The exploit was first noticed on Wednesday by a user on Twitter who goes by the name frust. The tweet also included a link to a GitHub page containing JavaScript for a proof-of-concept web page that will use the vulnerability.

https://twitter.com/frust93717815/status...ft-edge%2F

As frust showed in a YouTube video, the web page will open Windows Notepad in Chrome or an associated browser. If it can do that, it can do anything the user does. Other Chromium-derived desktop browsers, such as Brave, Opera, and Vivaldi are also in danger.

The researcher stated that the exploit worked in Chrome version 89.0.4389.128, which was released on April 13.

According to a published report from Recorded Future, as with previous zero-day flaws, threat actors would still need to escape the Chrome browser “sandbox,” a security feature preventing browser-specific code from reaching the basic operating system, to complete full Remote Code Execution (RCE).

The newly-found exploit can’t harm users in its current state since it isn’t able to escape the Sandbox, but if it were to be combined with another attack, maybe through a separate malware infection able to disable the browser sandboxing, then victims would get infected.

According to BleepingComputer, the new zero-day vulnerability runs by launching the current versions of Google Chrome and Microsoft Edge using the –no-sandbox argument, which deactivates the sandbox security function.

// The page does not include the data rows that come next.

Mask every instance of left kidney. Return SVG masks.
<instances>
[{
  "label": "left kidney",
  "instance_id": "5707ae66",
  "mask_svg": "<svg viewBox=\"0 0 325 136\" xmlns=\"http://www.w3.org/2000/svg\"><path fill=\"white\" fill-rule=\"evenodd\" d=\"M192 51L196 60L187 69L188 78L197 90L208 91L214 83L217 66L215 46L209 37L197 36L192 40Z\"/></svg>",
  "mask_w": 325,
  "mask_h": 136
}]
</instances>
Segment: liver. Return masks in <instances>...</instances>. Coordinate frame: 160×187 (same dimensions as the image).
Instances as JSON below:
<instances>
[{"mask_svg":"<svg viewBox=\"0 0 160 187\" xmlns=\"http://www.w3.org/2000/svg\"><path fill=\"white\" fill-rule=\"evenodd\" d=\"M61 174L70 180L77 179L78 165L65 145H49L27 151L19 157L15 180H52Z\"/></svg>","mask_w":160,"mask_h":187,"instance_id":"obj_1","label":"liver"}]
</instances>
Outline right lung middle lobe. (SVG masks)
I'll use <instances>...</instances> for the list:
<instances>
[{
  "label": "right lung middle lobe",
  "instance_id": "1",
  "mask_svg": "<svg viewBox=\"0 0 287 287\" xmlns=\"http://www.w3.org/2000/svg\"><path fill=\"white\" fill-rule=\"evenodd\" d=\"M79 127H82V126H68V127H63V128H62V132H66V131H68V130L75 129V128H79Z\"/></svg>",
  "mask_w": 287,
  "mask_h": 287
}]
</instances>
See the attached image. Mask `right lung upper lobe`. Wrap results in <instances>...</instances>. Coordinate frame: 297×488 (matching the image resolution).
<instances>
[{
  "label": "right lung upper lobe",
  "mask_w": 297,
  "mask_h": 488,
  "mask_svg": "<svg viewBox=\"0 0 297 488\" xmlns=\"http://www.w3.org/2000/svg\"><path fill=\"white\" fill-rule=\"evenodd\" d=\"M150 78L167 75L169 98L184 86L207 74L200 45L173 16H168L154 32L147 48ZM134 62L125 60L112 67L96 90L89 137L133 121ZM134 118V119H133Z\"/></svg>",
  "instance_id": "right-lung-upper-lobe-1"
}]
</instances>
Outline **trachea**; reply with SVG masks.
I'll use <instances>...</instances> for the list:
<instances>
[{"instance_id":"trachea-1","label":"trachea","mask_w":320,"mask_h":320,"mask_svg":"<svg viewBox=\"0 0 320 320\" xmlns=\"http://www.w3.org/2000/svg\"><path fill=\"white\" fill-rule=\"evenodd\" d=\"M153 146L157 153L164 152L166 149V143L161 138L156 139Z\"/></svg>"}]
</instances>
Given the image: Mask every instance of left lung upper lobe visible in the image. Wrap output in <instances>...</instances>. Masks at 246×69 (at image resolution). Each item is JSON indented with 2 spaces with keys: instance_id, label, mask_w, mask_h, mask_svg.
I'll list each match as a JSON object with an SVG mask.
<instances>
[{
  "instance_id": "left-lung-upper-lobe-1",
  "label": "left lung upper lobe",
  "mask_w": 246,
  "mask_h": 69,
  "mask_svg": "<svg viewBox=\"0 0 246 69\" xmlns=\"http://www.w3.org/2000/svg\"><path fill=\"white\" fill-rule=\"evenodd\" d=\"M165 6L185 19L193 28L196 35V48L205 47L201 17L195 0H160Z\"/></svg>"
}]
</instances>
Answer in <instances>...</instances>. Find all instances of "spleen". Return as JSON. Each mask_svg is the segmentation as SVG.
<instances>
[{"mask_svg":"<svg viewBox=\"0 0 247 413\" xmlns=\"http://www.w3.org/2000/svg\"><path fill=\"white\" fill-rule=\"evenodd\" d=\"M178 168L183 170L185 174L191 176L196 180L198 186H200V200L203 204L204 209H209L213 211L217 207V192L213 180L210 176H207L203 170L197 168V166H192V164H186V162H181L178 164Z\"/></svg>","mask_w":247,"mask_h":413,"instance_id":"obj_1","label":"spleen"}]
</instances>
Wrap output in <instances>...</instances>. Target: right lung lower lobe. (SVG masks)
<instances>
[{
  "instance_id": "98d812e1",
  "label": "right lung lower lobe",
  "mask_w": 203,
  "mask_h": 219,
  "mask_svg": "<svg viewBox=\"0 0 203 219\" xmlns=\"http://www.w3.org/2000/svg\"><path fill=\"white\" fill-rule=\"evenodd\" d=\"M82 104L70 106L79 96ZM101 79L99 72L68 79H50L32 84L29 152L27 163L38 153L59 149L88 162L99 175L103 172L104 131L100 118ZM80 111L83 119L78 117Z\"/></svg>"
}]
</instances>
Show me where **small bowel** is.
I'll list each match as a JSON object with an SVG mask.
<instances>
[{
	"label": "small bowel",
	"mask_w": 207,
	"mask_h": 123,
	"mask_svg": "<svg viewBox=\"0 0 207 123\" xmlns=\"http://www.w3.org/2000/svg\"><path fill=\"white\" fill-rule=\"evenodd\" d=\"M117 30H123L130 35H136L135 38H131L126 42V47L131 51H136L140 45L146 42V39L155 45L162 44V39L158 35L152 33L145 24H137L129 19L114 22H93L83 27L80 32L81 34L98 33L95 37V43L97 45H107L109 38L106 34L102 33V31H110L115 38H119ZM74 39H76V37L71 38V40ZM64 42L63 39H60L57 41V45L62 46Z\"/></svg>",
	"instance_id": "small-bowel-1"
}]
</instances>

Once the sandbox is disabled, the flaw could launch Notepad on Google Chrome 89.0.4389.128 and Microsoft Edge 89.0.774.76, which are the newest versions of both browsers.

Google was planned to release Chrome 90 for Desktop on April 13th, but instead released the new version of Chrome to fix the zero-day vulnerability released on Monday.

Meantime, you need to know what to do to protect yourself and your devices from this new zero-day vulnerability. It’s true, it isn’t much you can do about it at this moment, but if you are worried you can use Firefox or Safari instead.